Hazrat Inayat Khan, founder of the Sufi Order in the west, was born in Baroda, India, on July 5, 1882, into a family of great musicians. As a child, Inayat Khan took a great interest in music and visits to holy men. Due to his deep love of the Indian musical heritage, which had become very decadent, he dedicated his early life to reinstalling the spiritual value of music by traveling and performing in the high classical style. One of the greatest patrons of music, the Nizam of Hyderabad, responded to Hazrat Inayat Khan’s singing by awarding him the greatest musical title in India: Tansen of India.

Inayat Khan had fulfilled his purpose in music and began to look for a spiritual teacher. He found his ideal teacher in the being of Hazrat Abu Hashim Madani, the successor to one of the branches of the Chisti Sufi Order in India. After taking a sacred vow of initiation, he went through a course of training in the four Sufi Schools: Chishti, Naqshbandi, Qadiri, and Shurawardi. Before Abu Hashim Madani died, he called his pupil Inayat Khan to his bedside to bless him and enjoin him to bring the message of Sufism to the West, saying that he had received the order from Moinuddin Chisti, founder of the Chisti Order in India.

Following the call of God, Hazrat Inayat Khan left India for the Western world on September 13, 1910. He landed in America, an later traveled to Europe and Russia, sowing the seeds of Sufism.

He Founded the Sufi Order first in London in 1916, as a school, with classes for initiates. After World War I he traveled extensively in Europe. He supplemented the Sufi Order with an International Movement Headquarters: a secular organization to act as an administrative body. He gave lectures and wrote books in English. Small groups of followers were established in nearly every place he visited, and they carried on the work during his travels. The Eastern form of discipleship with a master was thus adapted to Western needs.

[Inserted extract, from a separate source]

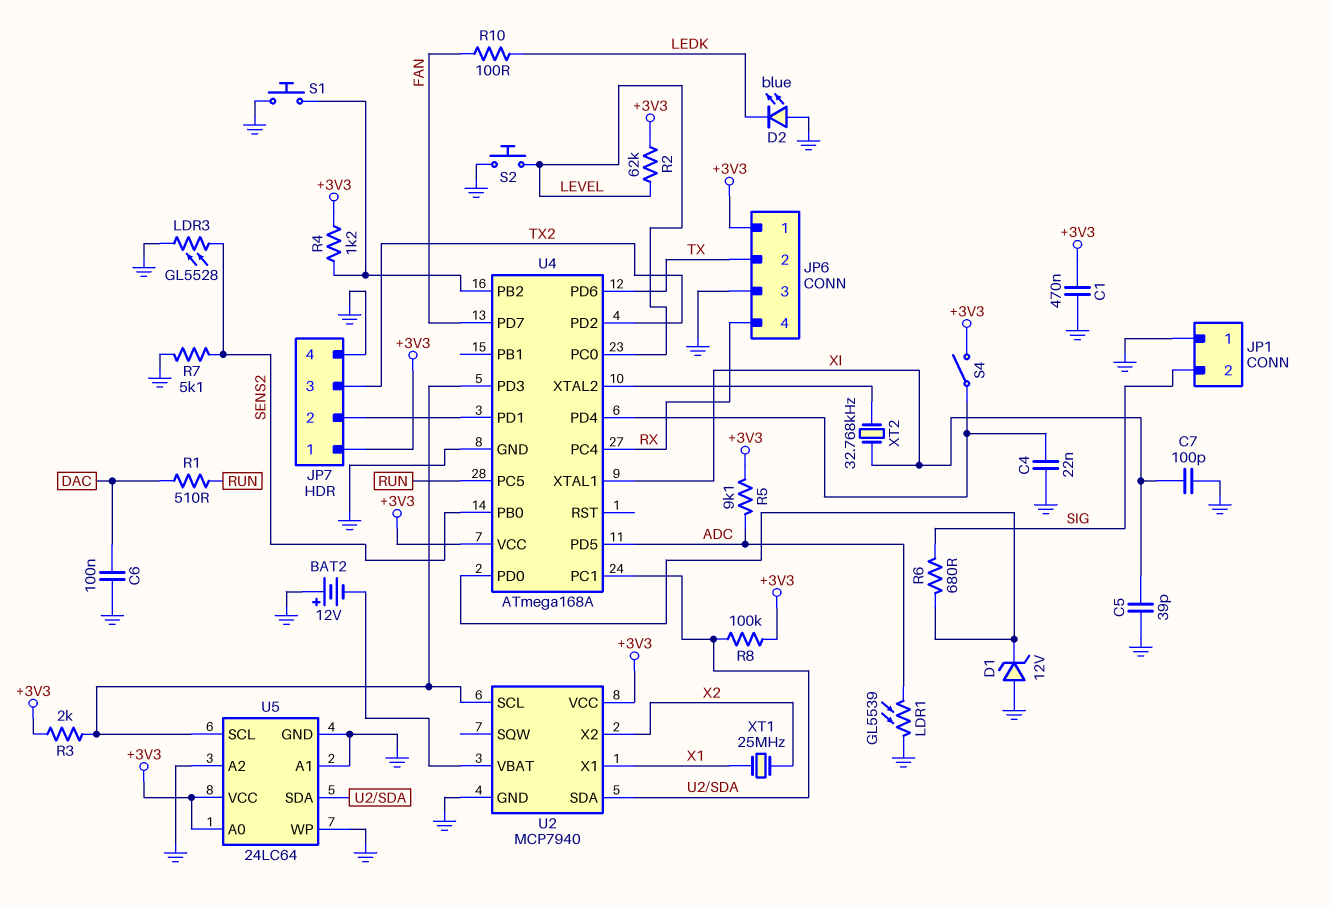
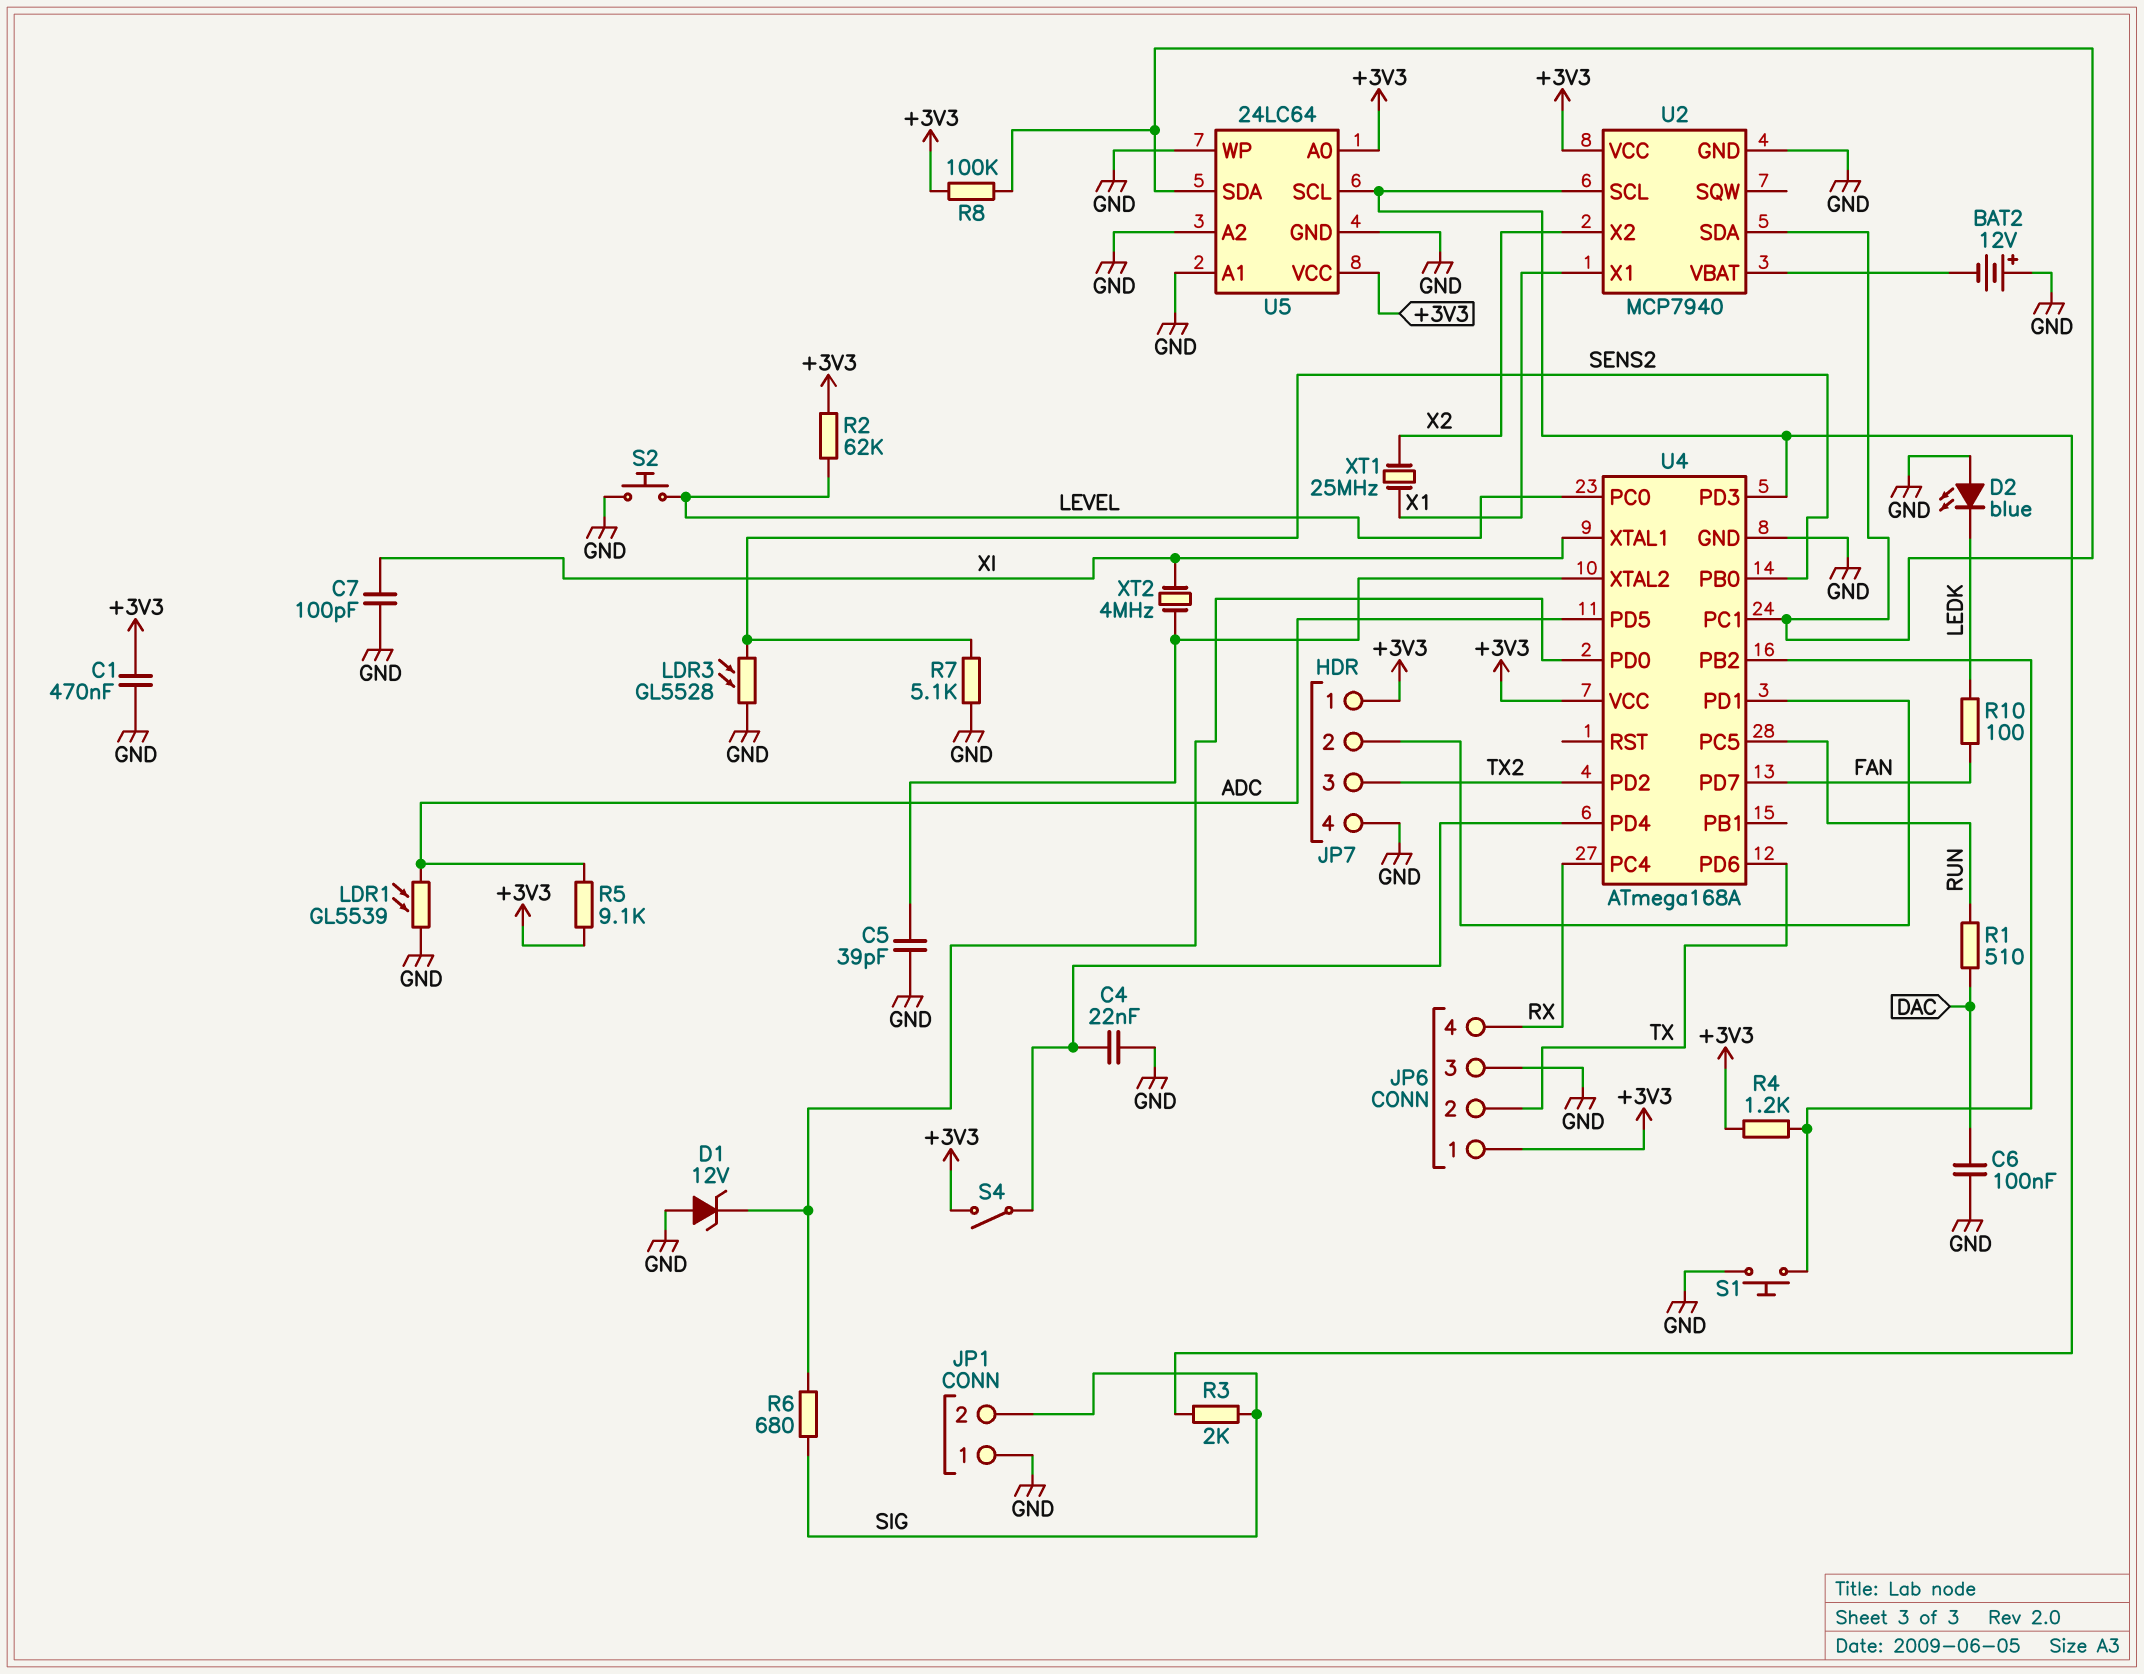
C5: 39pF (GND, XI) -> 39pF (GND, U4/XTAL2)
R3: 2k (+3V3, U2/SCL) -> 2k (SIG, U2/SCL)
XT2: 32.768kHz (U4/XTAL2, XI) -> 4MHz (U4/XTAL2, XI)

He married an American, Ora Ray Baker, a relation of Mary Baker Eddy, and they had four children. The family settled in Suresnes, outside of Paris, where he conducted an annual summer school for his students. On September 13, 1926, he called a meeting of all his disciples to lay the cornerstone of the Universel, the future temple of all religions. The the last days of Hazrat Inayat Khan was among his mureeds in the West. Shortly after, he left for India, where he passed away on February 5, 1927, in Delhi.